Our countries are challenged by enormous public debt, which will impact the pace at which our region can implement the sustainable development goals. High debt reduces the fiscal space needed to invest in the catalytic changes at the national and regional levels to drive sustainable development. In the absence of significant debt relief, which has not been forthcoming for Caribbean economies, we will have to rely on domestic and regional resource mobilization, particularly from the private sector, to meet development needs.
The region’s private sector and civil societies, however, do not have the sufficient capacity to effectively engage in development-oriented activities, at the national or regional levels. Focus on strengthening the capacity of both the private sector and civil society to scale up their ability to engage is critical.
The propensity of the region to rely almost exclusively on international cooperation, often delivered by our international development partners through technical cooperation, capacity building initiatives, and knowledge transfer does not always allow public/private partnerships to take off as required.
Nevertheless, our initiatives to implement 2030 Agenda will benefit from our region’s integration efforts. CARICOM integration is based on four pillars: economic integration, functional cooperation, foreign policy coordination and security. The governance structures that have been put in place to drive regional decision-making in these areas are robust. They have been designed not only to facilitate good governance, but also to achieve efficiency gains through inter alia enhancement of the commitment to harmonisation and integration; regional consensus building; reduction in transaction costs though the provision of common services; and effective use of scarce human resources.
This platform provides a solid basis for CARICOM to make a persuasive case for a more central place in development cooperation, in support of the implementation of the 2030 Agenda and the sustainable development goals.
This global initiative comes at a time when CARICOM is implementing its Strategic Plan 2015-2019. The Strategic Plan is premised on a resilience model for socio-economic progress. It targets the achievement of economic, social, environmental and technological resilience.
It emphasises the importance of addressing inequality, and advocates the mainstreaming of inclusiveness in public policy, and the adoption of integrated approaches to development. The Strategic plan can play a key role roll in streamlining and systematizing the delivery of support for implementation of the 2030 Agenda and Sustainable Development goals in the Caribbean.

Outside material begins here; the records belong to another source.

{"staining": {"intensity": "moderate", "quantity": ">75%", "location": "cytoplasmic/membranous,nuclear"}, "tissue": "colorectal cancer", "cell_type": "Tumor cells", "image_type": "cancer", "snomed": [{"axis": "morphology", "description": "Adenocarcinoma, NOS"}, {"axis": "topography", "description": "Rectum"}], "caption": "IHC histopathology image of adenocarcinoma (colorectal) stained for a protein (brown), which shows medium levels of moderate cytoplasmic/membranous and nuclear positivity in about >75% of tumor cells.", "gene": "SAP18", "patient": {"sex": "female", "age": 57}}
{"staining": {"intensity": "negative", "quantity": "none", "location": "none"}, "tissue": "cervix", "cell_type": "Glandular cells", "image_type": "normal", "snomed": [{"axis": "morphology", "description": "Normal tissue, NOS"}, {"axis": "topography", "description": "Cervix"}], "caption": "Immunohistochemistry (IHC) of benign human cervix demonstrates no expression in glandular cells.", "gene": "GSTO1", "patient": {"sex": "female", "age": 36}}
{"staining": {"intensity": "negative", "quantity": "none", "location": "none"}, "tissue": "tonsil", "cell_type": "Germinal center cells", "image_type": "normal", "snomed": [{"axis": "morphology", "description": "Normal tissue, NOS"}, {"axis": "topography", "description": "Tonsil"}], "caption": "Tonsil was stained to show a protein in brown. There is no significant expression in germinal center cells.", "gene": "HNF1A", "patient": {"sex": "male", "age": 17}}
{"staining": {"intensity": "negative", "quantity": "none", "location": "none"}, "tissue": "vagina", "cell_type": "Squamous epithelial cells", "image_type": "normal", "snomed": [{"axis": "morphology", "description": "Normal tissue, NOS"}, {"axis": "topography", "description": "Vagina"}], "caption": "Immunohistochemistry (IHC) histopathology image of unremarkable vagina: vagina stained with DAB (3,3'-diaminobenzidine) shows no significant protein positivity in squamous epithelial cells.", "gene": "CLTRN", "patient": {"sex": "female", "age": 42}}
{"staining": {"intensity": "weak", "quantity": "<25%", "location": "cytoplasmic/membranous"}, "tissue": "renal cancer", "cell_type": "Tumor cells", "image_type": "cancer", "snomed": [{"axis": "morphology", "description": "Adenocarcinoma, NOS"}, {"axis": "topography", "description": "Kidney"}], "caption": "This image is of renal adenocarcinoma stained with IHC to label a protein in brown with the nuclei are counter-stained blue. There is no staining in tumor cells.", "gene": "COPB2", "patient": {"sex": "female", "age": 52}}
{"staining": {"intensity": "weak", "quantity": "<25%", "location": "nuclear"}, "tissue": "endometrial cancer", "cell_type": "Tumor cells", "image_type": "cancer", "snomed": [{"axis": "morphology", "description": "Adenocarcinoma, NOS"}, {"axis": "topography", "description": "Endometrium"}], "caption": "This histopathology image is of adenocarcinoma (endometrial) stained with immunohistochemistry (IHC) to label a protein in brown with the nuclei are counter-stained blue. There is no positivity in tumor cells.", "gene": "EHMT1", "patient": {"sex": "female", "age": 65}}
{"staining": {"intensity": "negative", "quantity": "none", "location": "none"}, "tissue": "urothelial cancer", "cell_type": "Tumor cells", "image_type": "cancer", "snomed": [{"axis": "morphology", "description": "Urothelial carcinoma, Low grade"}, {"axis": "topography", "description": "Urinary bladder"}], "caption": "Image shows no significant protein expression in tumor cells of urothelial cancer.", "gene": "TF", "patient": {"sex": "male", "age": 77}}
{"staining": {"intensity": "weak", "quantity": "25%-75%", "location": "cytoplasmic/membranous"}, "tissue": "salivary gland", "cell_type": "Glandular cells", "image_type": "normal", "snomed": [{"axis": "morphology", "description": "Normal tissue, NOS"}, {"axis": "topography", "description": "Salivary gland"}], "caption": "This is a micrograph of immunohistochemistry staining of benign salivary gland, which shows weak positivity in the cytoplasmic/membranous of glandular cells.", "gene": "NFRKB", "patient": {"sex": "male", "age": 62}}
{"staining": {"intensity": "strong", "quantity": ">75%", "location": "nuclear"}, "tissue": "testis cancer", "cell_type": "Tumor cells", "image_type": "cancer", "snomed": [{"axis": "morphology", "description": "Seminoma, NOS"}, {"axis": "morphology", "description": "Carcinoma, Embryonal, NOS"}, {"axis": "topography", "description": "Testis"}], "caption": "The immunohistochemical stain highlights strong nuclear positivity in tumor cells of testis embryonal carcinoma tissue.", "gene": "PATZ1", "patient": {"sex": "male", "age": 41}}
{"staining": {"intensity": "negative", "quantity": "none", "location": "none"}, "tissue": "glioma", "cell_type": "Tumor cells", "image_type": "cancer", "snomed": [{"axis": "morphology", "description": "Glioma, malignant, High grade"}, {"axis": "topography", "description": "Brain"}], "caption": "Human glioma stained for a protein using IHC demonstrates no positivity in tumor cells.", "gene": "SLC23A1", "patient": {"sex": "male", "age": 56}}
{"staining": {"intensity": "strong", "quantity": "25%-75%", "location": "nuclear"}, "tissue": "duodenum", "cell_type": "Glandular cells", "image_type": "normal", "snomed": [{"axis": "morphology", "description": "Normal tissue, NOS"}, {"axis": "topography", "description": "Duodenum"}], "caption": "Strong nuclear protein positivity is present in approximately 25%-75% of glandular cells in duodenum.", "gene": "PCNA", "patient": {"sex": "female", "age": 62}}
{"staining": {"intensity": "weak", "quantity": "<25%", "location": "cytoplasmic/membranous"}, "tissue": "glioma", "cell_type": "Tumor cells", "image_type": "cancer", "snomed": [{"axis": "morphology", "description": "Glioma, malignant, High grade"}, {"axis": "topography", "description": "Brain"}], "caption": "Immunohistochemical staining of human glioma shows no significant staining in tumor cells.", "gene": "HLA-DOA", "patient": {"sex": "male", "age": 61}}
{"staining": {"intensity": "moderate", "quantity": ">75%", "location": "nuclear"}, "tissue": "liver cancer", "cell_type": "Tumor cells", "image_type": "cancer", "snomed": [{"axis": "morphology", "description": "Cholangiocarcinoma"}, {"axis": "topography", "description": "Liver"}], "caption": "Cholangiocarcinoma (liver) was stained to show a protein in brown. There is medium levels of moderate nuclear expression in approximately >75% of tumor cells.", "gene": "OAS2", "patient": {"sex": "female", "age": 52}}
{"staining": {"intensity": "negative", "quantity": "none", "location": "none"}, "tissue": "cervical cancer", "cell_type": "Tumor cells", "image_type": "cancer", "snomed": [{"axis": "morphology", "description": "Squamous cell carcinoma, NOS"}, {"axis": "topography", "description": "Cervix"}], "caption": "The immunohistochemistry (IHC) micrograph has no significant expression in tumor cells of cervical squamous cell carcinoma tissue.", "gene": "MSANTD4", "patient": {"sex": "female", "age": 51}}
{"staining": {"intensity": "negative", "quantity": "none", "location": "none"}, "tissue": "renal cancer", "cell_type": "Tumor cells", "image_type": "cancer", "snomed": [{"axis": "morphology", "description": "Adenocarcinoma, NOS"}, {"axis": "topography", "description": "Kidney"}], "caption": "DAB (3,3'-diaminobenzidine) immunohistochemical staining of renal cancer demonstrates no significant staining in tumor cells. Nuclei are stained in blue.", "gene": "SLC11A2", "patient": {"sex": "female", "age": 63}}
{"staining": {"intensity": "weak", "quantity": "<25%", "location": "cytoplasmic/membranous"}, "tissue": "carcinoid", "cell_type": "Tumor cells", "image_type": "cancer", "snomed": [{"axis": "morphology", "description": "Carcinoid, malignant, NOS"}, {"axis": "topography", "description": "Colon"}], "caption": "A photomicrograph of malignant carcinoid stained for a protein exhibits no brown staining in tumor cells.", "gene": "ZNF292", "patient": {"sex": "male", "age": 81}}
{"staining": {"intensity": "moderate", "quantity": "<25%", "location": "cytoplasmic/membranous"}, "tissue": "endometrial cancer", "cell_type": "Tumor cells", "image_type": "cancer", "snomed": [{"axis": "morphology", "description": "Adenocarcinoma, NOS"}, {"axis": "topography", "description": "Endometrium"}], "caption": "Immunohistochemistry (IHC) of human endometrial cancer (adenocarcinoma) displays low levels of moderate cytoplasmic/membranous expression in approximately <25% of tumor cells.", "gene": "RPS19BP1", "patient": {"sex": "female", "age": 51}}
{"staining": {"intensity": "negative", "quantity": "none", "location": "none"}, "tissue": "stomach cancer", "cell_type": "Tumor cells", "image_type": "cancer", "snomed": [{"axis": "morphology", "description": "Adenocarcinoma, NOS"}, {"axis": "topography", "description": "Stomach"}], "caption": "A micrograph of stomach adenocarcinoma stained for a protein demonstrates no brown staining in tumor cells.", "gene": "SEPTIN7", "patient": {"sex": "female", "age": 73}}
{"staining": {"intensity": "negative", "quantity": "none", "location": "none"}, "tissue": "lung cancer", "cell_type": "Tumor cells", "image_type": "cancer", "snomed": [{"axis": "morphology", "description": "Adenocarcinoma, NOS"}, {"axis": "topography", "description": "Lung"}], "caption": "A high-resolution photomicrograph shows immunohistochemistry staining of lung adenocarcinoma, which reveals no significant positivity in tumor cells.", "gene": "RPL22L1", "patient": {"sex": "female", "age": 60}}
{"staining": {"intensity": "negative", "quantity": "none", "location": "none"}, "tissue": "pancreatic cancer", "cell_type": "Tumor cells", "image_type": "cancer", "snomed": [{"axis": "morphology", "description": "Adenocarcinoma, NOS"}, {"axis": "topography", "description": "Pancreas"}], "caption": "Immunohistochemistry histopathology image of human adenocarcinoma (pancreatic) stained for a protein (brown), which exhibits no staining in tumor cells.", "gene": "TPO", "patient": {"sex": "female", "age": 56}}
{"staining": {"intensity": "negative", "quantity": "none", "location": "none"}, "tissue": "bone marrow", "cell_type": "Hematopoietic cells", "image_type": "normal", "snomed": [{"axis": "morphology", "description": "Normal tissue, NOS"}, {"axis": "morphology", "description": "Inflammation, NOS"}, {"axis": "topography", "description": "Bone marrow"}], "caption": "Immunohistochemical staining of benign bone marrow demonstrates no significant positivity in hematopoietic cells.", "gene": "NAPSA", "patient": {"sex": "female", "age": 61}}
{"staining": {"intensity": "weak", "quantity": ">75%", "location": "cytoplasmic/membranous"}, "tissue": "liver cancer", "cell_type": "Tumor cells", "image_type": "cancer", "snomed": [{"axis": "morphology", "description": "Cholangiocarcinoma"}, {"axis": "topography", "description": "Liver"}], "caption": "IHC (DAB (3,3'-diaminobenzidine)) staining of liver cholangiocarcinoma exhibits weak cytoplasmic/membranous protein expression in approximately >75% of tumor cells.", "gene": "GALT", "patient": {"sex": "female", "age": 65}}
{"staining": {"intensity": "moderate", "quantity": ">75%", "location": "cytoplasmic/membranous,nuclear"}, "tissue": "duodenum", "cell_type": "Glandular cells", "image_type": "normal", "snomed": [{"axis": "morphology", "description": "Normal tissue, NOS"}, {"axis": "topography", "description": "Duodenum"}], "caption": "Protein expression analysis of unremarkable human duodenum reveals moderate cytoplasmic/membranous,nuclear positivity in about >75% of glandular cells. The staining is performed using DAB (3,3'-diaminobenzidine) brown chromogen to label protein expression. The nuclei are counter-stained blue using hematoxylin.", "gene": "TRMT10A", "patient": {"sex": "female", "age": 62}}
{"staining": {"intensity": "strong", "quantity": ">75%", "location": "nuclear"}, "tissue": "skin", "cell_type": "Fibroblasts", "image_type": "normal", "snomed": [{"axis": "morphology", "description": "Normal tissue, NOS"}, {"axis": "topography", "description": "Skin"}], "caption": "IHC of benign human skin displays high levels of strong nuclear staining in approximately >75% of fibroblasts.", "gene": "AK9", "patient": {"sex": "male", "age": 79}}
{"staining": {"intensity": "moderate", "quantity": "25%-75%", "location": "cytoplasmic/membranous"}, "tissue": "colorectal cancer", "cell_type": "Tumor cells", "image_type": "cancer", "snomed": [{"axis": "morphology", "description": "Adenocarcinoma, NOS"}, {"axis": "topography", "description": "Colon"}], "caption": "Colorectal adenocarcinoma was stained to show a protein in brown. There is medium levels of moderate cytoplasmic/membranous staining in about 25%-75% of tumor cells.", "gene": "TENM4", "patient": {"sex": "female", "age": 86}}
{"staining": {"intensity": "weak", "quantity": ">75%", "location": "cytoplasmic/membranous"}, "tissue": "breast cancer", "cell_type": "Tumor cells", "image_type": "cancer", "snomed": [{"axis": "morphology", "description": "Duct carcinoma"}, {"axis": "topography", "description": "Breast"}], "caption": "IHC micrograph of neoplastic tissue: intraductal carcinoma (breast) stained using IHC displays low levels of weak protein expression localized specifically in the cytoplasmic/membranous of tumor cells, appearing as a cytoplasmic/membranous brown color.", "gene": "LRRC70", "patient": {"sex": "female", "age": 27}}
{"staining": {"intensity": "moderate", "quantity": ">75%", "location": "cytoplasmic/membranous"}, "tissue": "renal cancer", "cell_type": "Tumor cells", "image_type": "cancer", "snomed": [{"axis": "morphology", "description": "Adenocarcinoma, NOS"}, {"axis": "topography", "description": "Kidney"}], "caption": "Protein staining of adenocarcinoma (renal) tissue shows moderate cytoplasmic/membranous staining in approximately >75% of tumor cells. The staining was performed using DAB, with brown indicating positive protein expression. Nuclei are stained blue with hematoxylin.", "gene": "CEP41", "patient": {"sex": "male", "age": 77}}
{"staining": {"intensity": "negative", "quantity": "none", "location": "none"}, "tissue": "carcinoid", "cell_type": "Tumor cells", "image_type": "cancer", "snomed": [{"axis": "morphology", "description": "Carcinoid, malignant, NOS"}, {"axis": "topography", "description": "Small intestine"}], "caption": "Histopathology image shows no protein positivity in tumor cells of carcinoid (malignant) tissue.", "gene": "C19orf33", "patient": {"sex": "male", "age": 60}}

Ladies and gentlemen, the Caribbean Community has made great strides to address its developmental challenges through regional integration processes. There is no doubt that implementation of the 2030 Agenda and the SAMOA Pathway will provide yet another opportunity for the region to work even more collaboratively with all stakeholders to seek solutions to those challenges that in a real sense, unwittingly limit our aspirations and constrain our development.